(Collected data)
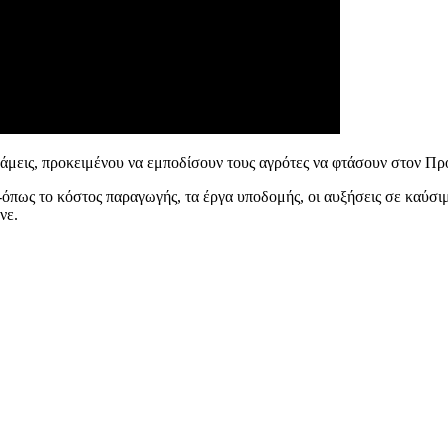
υνάμεις, προκειμένου να εμποδίσουν τους αγρότες να φτάσουν στον Π
ως το κόστος παραγωγής, τα έργα υποδομής, οι αυξήσεις σε καύσιμ
νε.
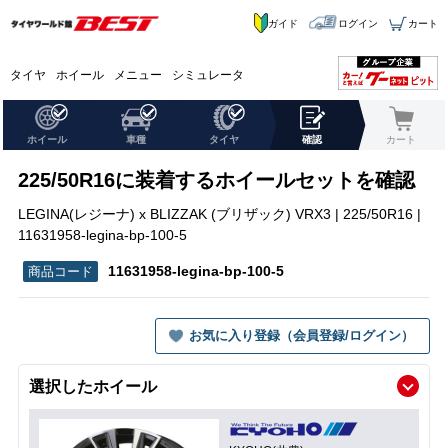
ガイド
ログイン
カート
タイヤ
ホイール
メニュー
シミュレータ
ホイール
車種
タイヤ
確認
カート
225/50R16に装着するホイールセットを確認
LEGINA(レジーナ) x BLIZZAK (ブリザック) VRX3 | 225/50R16 |
11631958-legina-bp-100-5
11631958-legina-bp-100-5
お気に入り登録（会員登録/ログイン）
選択したホイール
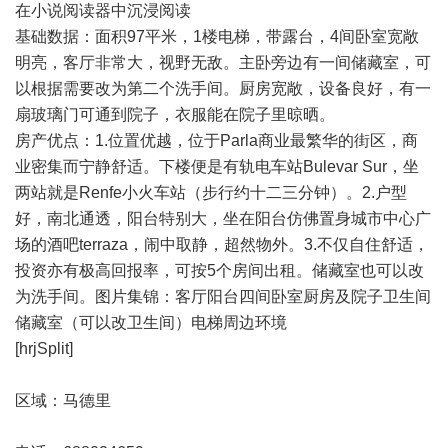
在小说阅读器中沉浸阅读
基础数据：面积97平米，1楼电梯，带露台，4间卧室宽敞
明亮，客厅非常大，视野无敌。主卧旁边有一间储藏室，可
以根据需要改为第二个洗手间。厨房宽敞，设备良好，有一
扇玻璃门可通到院子，衣服能在院子里晾晒。
房产优点：1.位置优越，位于Parla商业最繁华的街区，商
业密集而宁静舒适。下楼便是有轨电车站Bulevar Sur，坐
两站就是Renfe小火车站（步行约十二三分钟）。2.户型
好，南北通透，阳台特别大，坐在阳台仿佛置身城市中心广
场的
酒吧
terraza，闹中取静，超然物外。3.不仅自住舒适，
投资亦有极高回报率，可按5个房间出租。储藏室也可以改
为洗手间。图片集锦：客厅阳台四间卧室厨房及院子卫生间
储藏室（可以改卫生间）电梯周边环境
[hrjSplit]
区域：
马德里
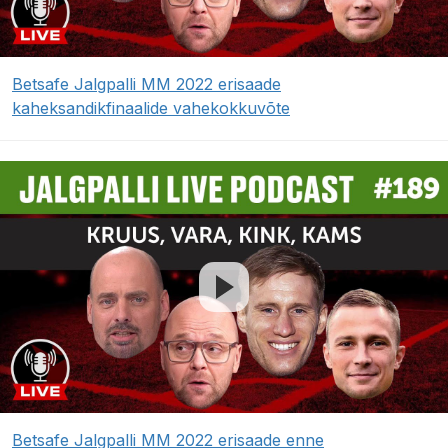
Betsafe Jalgpalli MM 2022 erisaade
kaheksandikfinaalide vahekokkuvõte
Betsafe Jalgpalli MM 2022 erisaade enne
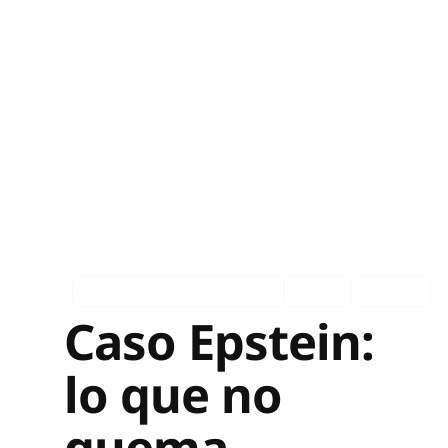
Asociados en los medios
Ingles
Español
Caso Epstein:
lo que no
quema,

ACTIVITY: Above are some records. Copy each of their lines that holds the string "erisaade".

YOUR RESPONSE:
Betsafe Jalgpalli MM 2022 erisaade
Betsafe Jalgpalli MM 2022 erisaade enne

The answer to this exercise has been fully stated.